WORK TO BE COMPLETED.
However many lines the data holds, transcribe them all exactly.

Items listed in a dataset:

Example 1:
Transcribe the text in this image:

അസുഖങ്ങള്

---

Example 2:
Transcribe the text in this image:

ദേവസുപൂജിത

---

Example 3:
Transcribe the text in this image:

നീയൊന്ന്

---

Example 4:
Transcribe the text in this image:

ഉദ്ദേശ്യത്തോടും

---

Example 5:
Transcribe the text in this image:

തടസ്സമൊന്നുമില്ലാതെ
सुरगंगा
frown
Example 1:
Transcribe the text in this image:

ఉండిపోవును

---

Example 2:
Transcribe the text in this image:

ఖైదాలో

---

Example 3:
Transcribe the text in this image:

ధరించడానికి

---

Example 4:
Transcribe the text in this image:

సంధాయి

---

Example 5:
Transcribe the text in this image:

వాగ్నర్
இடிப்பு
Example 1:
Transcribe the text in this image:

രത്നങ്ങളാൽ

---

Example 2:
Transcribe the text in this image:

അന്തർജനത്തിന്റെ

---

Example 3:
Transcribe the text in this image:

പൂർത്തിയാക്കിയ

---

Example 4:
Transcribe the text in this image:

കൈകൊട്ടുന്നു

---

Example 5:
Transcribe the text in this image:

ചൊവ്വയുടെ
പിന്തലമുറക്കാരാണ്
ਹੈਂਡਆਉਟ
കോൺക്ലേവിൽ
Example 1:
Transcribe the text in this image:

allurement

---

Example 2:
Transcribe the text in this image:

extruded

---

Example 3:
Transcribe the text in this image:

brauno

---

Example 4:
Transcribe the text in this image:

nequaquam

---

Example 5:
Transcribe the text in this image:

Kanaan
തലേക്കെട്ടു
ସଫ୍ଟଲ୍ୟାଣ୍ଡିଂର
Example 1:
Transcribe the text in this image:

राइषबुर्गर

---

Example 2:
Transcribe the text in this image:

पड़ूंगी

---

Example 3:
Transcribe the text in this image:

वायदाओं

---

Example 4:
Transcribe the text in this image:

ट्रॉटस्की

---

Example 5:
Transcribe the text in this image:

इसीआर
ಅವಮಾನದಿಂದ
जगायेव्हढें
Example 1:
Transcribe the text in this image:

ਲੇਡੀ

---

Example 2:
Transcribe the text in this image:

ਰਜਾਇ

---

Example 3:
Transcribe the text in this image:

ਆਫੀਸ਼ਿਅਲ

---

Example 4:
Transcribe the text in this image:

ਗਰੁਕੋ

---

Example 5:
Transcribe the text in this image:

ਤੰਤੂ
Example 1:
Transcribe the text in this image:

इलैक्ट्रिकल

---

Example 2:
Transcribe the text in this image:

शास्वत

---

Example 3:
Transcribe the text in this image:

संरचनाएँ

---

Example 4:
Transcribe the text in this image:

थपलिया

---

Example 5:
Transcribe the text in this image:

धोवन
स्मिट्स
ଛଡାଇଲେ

ANSWER FOR THE TASK.
Example 1:
Transcribe the text in this image:

അസുഖങ്ങള്

---

Example 2:
Transcribe the text in this image:

ദേവസുപൂജിത

---

Example 3:
Transcribe the text in this image:

നീയൊന്ന്

---

Example 4:
Transcribe the text in this image:

ഉദ്ദേശ്യത്തോടും

---

Example 5:
Transcribe the text in this image:

തടസ്സമൊന്നുമില്ലാതെ
सुरगंगा
frown
Example 1:
Transcribe the text in this image:

ఉండిపోవును

---

Example 2:
Transcribe the text in this image:

ఖైదాలో

---

Example 3:
Transcribe the text in this image:

ధరించడానికి

---

Example 4:
Transcribe the text in this image:

సంధాయి

---

Example 5:
Transcribe the text in this image:

వాగ్నర్
இடிப்பு
Example 1:
Transcribe the text in this image:

രത്നങ്ങളാൽ

---

Example 2:
Transcribe the text in this image:

അന്തർജനത്തിന്റെ

---

Example 3:
Transcribe the text in this image:

പൂർത്തിയാക്കിയ

---

Example 4:
Transcribe the text in this image:

കൈകൊട്ടുന്നു

---

Example 5:
Transcribe the text in this image:

ചൊവ്വയുടെ
പിന്തലമുറക്കാരാണ്
ਹੈਂਡਆਉਟ
കോൺക്ലേവിൽ
Example 1:
Transcribe the text in this image:

allurement

---

Example 2:
Transcribe the text in this image:

extruded

---

Example 3:
Transcribe the text in this image:

brauno

---

Example 4:
Transcribe the text in this image:

nequaquam

---

Example 5:
Transcribe the text in this image:

Kanaan
തലേക്കെട്ടു
ସଫ୍ଟଲ୍ୟାଣ୍ଡିଂର
Example 1:
Transcribe the text in this image:

राइषबुर्गर

---

Example 2:
Transcribe the text in this image:

पड़ूंगी

---

Example 3:
Transcribe the text in this image:

वायदाओं

---

Example 4:
Transcribe the text in this image:

ट्रॉटस्की

---

Example 5:
Transcribe the text in this image:

इसीआर
ಅವಮಾನದಿಂದ
जगायेव्हढें
Example 1:
Transcribe the text in this image:

ਲੇਡੀ

---

Example 2:
Transcribe the text in this image:

ਰਜਾਇ

---

Example 3:
Transcribe the text in this image:

ਆਫੀਸ਼ਿਅਲ

---

Example 4:
Transcribe the text in this image:

ਗਰੁਕੋ

---

Example 5:
Transcribe the text in this image:

ਤੰਤੂ
Example 1:
Transcribe the text in this image:

इलैक्ट्रिकल

---

Example 2:
Transcribe the text in this image:

शास्वत

---

Example 3:
Transcribe the text in this image:

संरचनाएँ

---

Example 4:
Transcribe the text in this image:

थपलिया

---

Example 5:
Transcribe the text in this image:

धोवन
स्मिट्स
ଛଡାଇଲେ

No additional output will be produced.